======== Record extracts ========

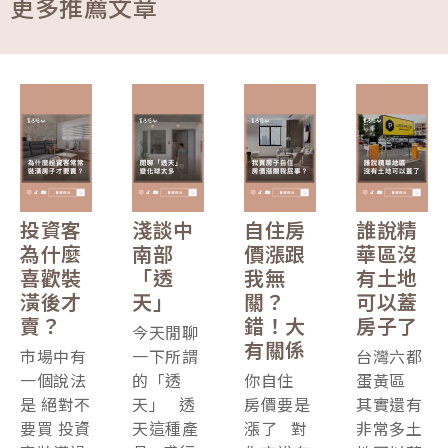
更多推薦文章
投資客
淺談中
自住房
誰說精
為什麼
南部
價漲跟
華區沒
喜歡裝
「透
我無
有土地
潢後才
天」
關？
可以蓋
賣？
錯！大
房子了
今天閒聊
有關係
市場中有
一下所謂
台灣六都
一個說法
的「透
你自住
蛋黃區
是 絕對不
天」 透
房價要是
其實還有
要買 投資
天這種產
漲了 對
非常多土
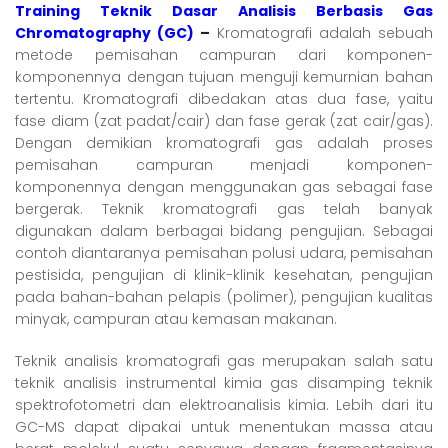
Training Teknik Dasar Analisis Berbasis Gas
Chromatography (GC)
–
Kromatografi adalah sebuah
metode pemisahan campuran dari komponen-
komponennya dengan tujuan menguji kemurnian bahan
tertentu. Kromatografi dibedakan atas dua fase, yaitu
fase diam (zat padat/cair) dan fase gerak (zat cair/gas).
Dengan demikian kromatografi gas adalah proses
pemisahan campuran menjadi komponen-
komponennya dengan menggunakan gas sebagai fase
bergerak. Teknik kromatografi gas telah banyak
digunakan dalam berbagai bidang pengujian. Sebagai
contoh diantaranya pemisahan polusi udara, pemisahan
pestisida, pengujian di klinik-klinik kesehatan, pengujian
pada bahan-bahan pelapis (polimer), pengujian kualitas
minyak, campuran atau kemasan makanan.
Teknik analisis kromatografi gas merupakan salah satu
teknik analisis instrumental kimia gas disamping teknik
spektrofotometri dan elektroanalisis kimia. Lebih dari itu
GC-MS dapat dipakai untuk menentukan massa atau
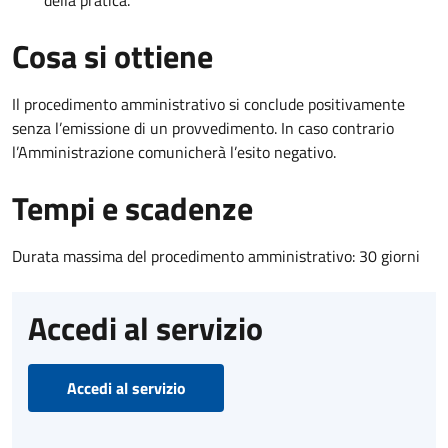
della pratica.
Cosa si ottiene
Il procedimento amministrativo si conclude positivamente
senza l’emissione di un provvedimento. In caso contrario
l’Amministrazione comunicherà l’esito negativo.
Tempi e scadenze
Durata massima del procedimento amministrativo: 30 giorni
Accedi al servizio
Accedi al servizio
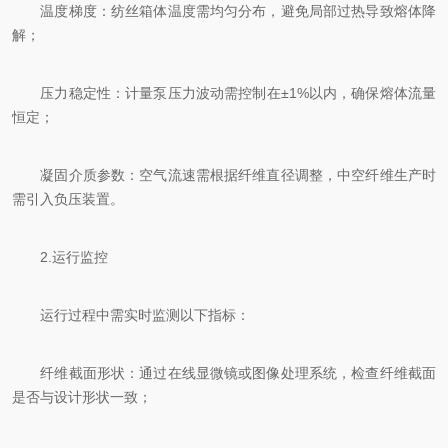
温度梯度：纺丝箱体温度需均匀分布，避免局部过热导致熔体降
解；
压力稳定性：计量泵压力波动需控制在±1%以内，确保熔体流量
恒定；
凝固介质参数：空气流速需根据纤维直径调整，中空纤维生产时
需引入负压装置。
2.运行监控
运行过程中需实时监测以下指标：
纤维截面形状：通过在线显微镜或图像处理系统，检查纤维截面
是否与设计形状一致；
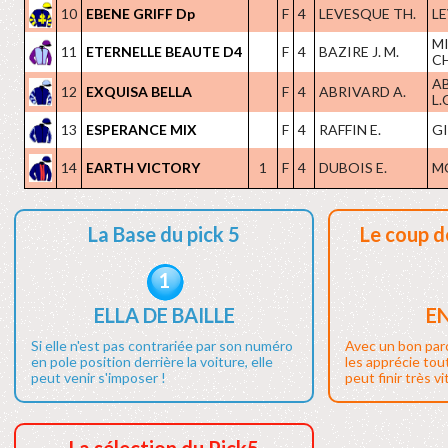
10
EBENE GRIFF Dp
F
4
LEVESQUE TH.
LE
M
11
ETERNELLE BEAUTE D4
F
4
BAZIRE J. M.
CH
A
12
EXQUISA BELLA
F
4
ABRIVARD A.
L.
13
ESPERANCE MIX
F
4
RAFFIN E.
GI
14
EARTH VICTORY
1
F
4
DUBOIS E.
M
La Base du pick 5
Le coup d
1
ELLA DE BAILLE
E
Si elle n'est pas contrariée par son numéro
Avec un bon par
en pole position derrière la voiture, elle
les apprécie tout
peut venir s'imposer !
peut finir très vi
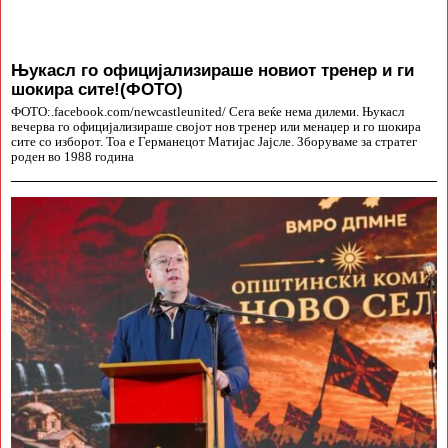
Њукасл го официјализираше новиот тренер и ги
шокира сите!(ФОТО)
ФОТО:.facebook.com/newcastleunited/ Сега веќе нема дилеми. Њукасл
вечерва го официјализираше својот нов тренер или менаџер и го шокира
сите со изборот. Тоа е Германецот Матијас Јајсле. Зборуваме за стратег
роден во 1988 година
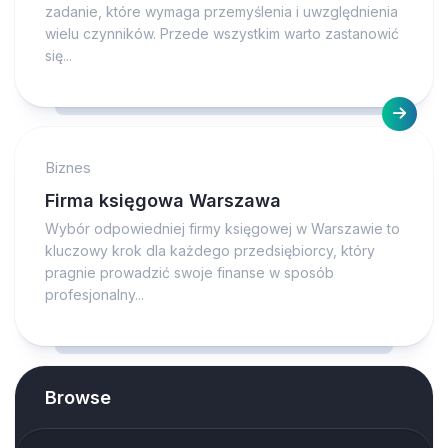
zadanie, które wymaga przemyślenia i uwzględnienia
wielu czynników. Przede wszystkim warto zastanowić
się...
Biznes
Firma księgowa Warszawa
Wybór odpowiedniej firmy księgowej w Warszawie to
kluczowy krok dla każdego przedsiębiorcy, który
pragnie prowadzić swoje finanse w sposób
profesjonalny...
Browse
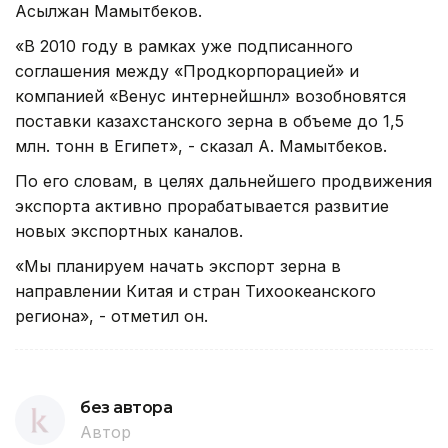
Асылжан Мамытбеков.
«В 2010 году в рамках уже подписанного
соглашения между «Продкорпорацией» и
компанией «Венус интернейшнл» возобновятся
поставки казахстанского зерна в объеме до 1,5
млн. тонн в Египет», - сказал А. Мамытбеков.
По его словам, в целях дальнейшего продвижения
экспорта активно прорабатывается развитие
новых экспортных каналов.
«Мы планируем начать экспорт зерна в
направлении Китая и стран Тихоокеанского
региона», - отметил он.
без автора
Автор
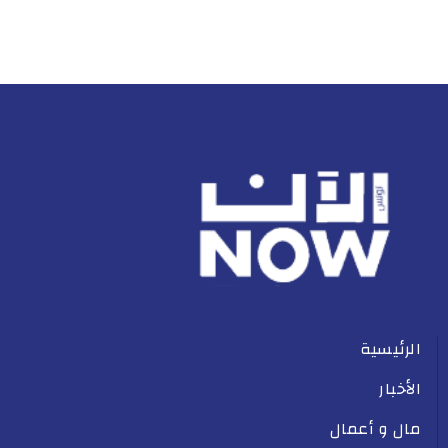
الرئيسية
الأخبار
مال و أعمال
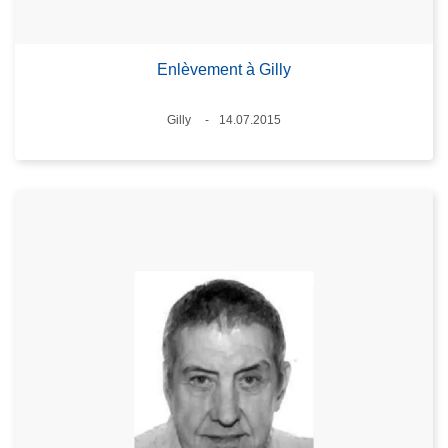
Enlèvement à Gilly
Standort
Gilly
14.07.2015
Datum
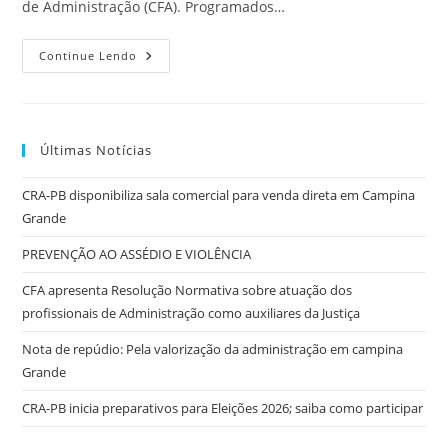
de Administração (CFA). Programados…
Erpa
Continue Lendo
Nordeste
E
IX
Fogesp
–
Inscreva-
Últimas Notícias
Se!
CRA-PB disponibiliza sala comercial para venda direta em Campina
Grande
PREVENÇÃO AO ASSÉDIO E VIOLÊNCIA
CFA apresenta Resolução Normativa sobre atuação dos
profissionais de Administração como auxiliares da Justiça
Nota de repúdio: Pela valorização da administração em campina
Grande
CRA-PB inicia preparativos para Eleições 2026; saiba como participar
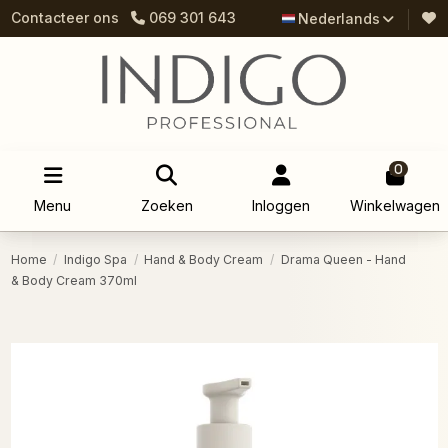
Contacteer ons
069 301 643
Nederlands
0
Menu
Zoeken
Inloggen
Winkelwagen
Home
Indigo Spa
Hand & Body Cream
Drama Queen - Hand
& Body Cream 370ml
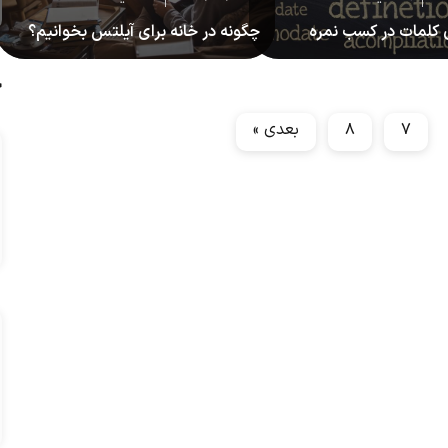
ی کلمات در کسب نمره
چگونه در خانه برای آیلتس بخوانیم؟
یلتس
ج
۷
۸
بعدی »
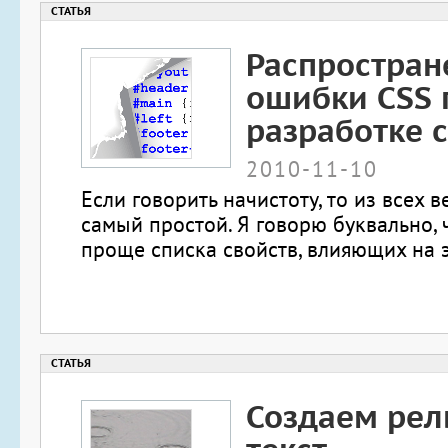
Распростра
ошибки CSS 
разработке 
2010-11-10
Если говорить начистоту, то из всех 
самый простой. Я говорю буквально, 
проще списка свойств, влияющих на 
Создаем ре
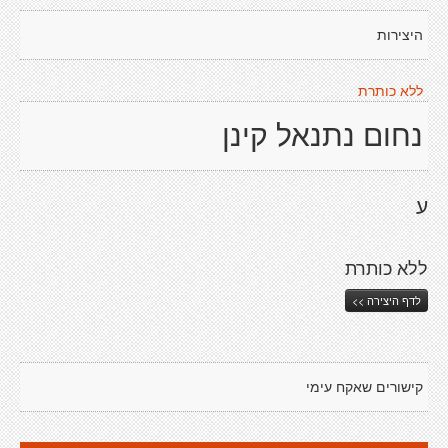
היצירות
ללא כותרת
נחום נתנאל קינן
ע
ללא כותרת
לדף היצירה >>
קישורים שאקח עימי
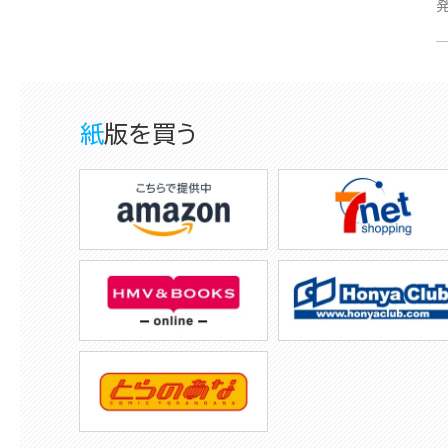
紙版を買う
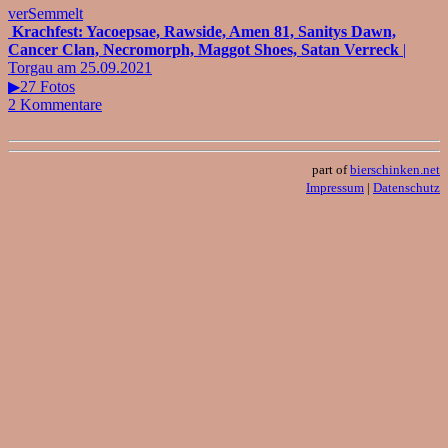
verSemmelt
Krachfest: Yacoepsae, Rawside, Amen 81, Sanitys Dawn,
Cancer Clan, Necromorph, Maggot Shoes, Satan Verreck
|
Torgau am 25.09.2021
▶27 Fotos
2 Kommentare
part of
bierschinken.net
Impressum
|
Datenschutz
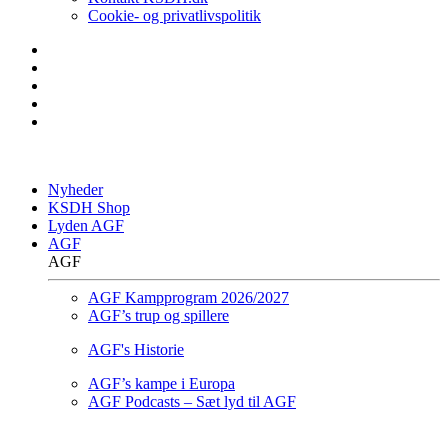
Cookie- og privatlivspolitik
Nyheder
KSDH Shop
Lyden AGF
AGF
AGF
AGF Kampprogram 2026/2027
AGF’s trup og spillere
AGF's Historie
AGF’s kampe i Europa
AGF Podcasts – Sæt lyd til AGF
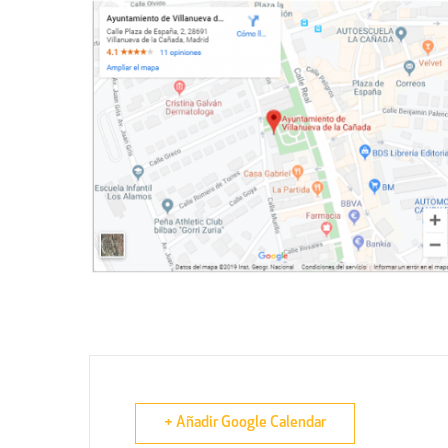
+ Añadir Google Calendar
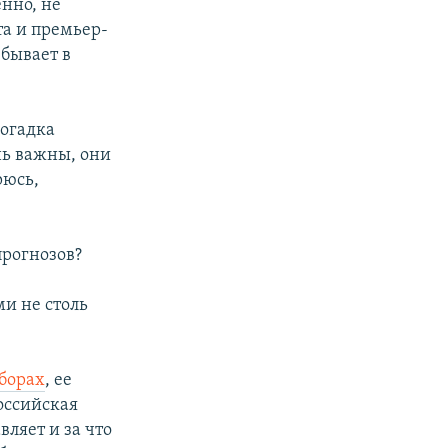
енно, не
а и премьер-
ебывает в
догадка
нь важны, они
рюсь,
прогнозов?
и не столь
ыборах
, ее
оссийская
вляет и за что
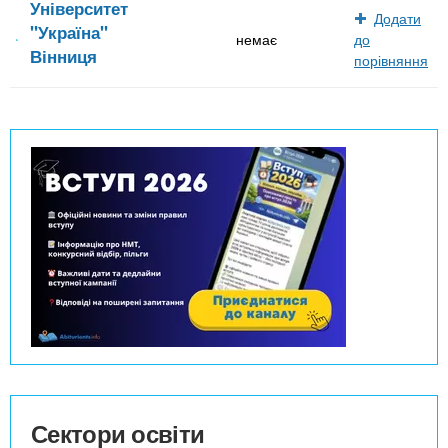
Університет
Додати
"Україна"
немає
до
Вінниця
порівняння
Сектори освіти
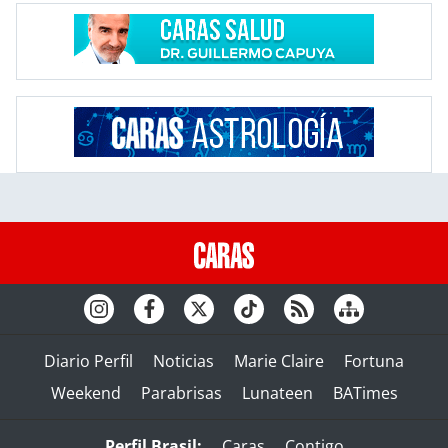
Diario Perfil
Noticias
Marie Claire
Fortuna
Weekend
Parabrisas
Lunateen
BATimes
Perfil Brasil:
Caras
Contigo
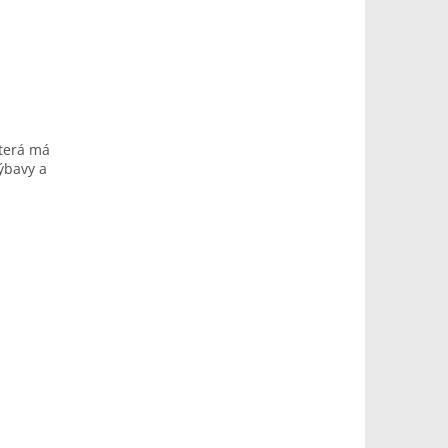
která má
ýbavy a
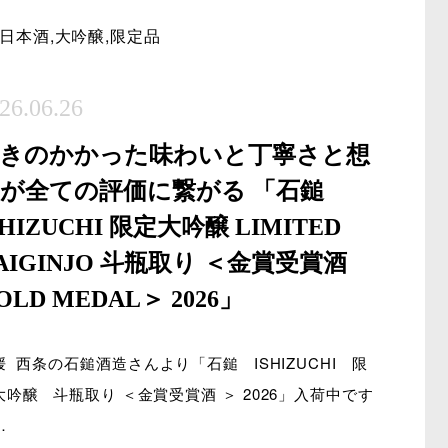
日本酒
,
大吟醸
,
限定品
26.06.26
きのかかった味わいと丁寧さと想
が全ての評価に繋がる 「石鎚
SHIZUCHI 限定大吟醸 LIMITED
AIGINJO 斗瓶取り ＜金賞受賞酒
OLD MEDAL＞ 2026」
媛 西条の石鎚酒造さんより「石鎚 ISHIZUCHI 限
大吟醸 斗瓶取り ＜金賞受賞酒 ＞ 2026」入荷中です
…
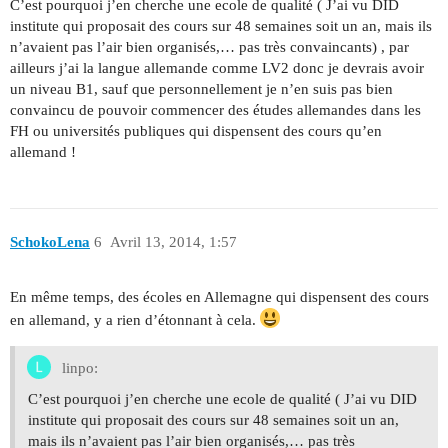
C’est pourquoi j’en cherche une ecole de qualité ( J’ai vu DID
institute qui proposait des cours sur 48 semaines soit un an, mais ils
n’avaient pas l’air bien organisés,… pas très convaincants) , par
ailleurs j’ai la langue allemande comme LV2 donc je devrais avoir
un niveau B1, sauf que personnellement je n’en suis pas bien
convaincu de pouvoir commencer des études allemandes dans les
FH ou universités publiques qui dispensent des cours qu’en
allemand !
SchokoLena
6
Avril 13, 2014, 1:57
En même temps, des écoles en Allemagne qui dispensent des cours
en allemand, y a rien d’étonnant à cela.
linpo:
C’est pourquoi j’en cherche une ecole de qualité ( J’ai vu DID
institute qui proposait des cours sur 48 semaines soit un an,
mais ils n’avaient pas l’air bien organisés,… pas très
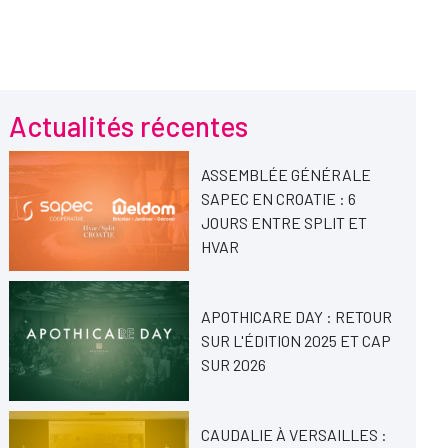
Actualités récentes
ASSEMBLÉE GÉNÉRALE
SAPEC EN CROATIE : 6
JOURS ENTRE SPLIT ET
HVAR
APOTHICARE DAY : RETOUR
SUR L'ÉDITION 2025 ET CAP
SUR 2026
CAUDALIE À VERSAILLES :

========

Goal of the exercise –
The answer is every line in the data where the word "Мамытбеков" appears.

Solution for this task –
Асылжан Мамытбеков.
млн. тонн в Египет», - сказал А. Мамытбеков.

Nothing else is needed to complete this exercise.